WHAT THIS TASK INVOLVES: Pick out every line in the records below that contains the word "Canon" and copy each one. Matching is case-sensitive.
%%
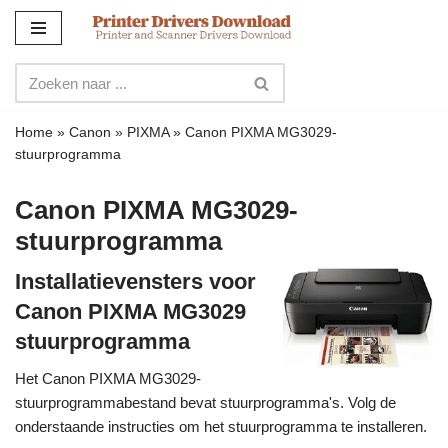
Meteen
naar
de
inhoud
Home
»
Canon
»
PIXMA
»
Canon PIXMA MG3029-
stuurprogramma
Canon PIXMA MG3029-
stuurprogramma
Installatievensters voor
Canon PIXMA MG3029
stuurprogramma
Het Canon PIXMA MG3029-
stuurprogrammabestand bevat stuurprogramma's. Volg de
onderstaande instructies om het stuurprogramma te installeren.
%%
%%
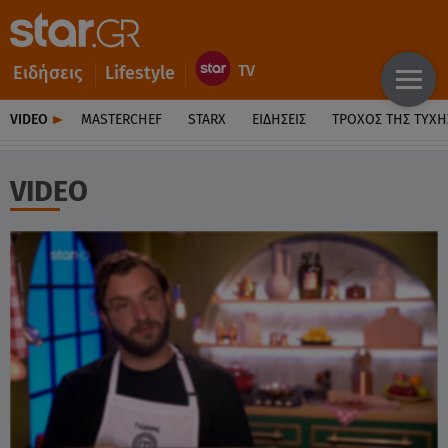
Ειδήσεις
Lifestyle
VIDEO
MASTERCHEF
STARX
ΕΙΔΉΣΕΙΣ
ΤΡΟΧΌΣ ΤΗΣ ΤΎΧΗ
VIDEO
%%
YOUR SOLUTION:
Canon
Canon PIXMA MG3029-
Canon PIXMA MG3029-
Canon PIXMA MG3029
Het Canon PIXMA MG3029-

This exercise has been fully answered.